-- BRIEF --
All lines holding the word "about" are to be copied from the records beneath.

[RECORDS FOR THIS TASK Boundary: Start]

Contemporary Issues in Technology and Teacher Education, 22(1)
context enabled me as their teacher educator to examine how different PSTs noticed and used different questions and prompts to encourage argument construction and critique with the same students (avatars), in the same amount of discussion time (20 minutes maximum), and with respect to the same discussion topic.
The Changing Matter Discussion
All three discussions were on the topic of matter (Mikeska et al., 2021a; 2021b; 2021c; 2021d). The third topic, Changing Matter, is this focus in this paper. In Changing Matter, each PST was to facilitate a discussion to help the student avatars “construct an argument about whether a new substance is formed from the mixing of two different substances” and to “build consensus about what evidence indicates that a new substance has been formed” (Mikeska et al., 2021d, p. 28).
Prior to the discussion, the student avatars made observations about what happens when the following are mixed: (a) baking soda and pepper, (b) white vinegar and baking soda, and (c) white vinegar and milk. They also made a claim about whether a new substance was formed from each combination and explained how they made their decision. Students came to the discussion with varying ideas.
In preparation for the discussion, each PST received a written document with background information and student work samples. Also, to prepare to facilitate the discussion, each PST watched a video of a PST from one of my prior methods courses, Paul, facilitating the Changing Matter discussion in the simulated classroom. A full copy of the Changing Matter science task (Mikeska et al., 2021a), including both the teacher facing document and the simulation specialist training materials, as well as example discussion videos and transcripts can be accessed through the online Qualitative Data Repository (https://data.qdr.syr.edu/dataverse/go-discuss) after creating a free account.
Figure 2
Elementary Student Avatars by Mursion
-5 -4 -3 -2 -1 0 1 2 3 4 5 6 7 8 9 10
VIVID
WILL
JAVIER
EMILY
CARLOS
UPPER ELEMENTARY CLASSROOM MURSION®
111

[RECORDS FOR THIS TASK Boundary: End]

-- SOLVED PROBLEM --
All three discussions were on the topic of matter (Mikeska et al., 2021a; 2021b; 2021c; 2021d). The third topic, Changing Matter, is this focus in this paper. In Changing Matter, each PST was to facilitate a discussion to help the student avatars “construct an argument about whether a new substance is formed from the mixing of two different substances” and to “build consensus about what evidence indicates that a new substance has been formed” (Mikeska et al., 2021d, p. 28).
Prior to the discussion, the student avatars made observations about what happens when the following are mixed: (a) baking soda and pepper, (b) white vinegar and baking soda, and (c) white vinegar and milk. They also made a claim about whether a new substance was formed from each combination and explained how they made their decision. Students came to the discussion with varying ideas.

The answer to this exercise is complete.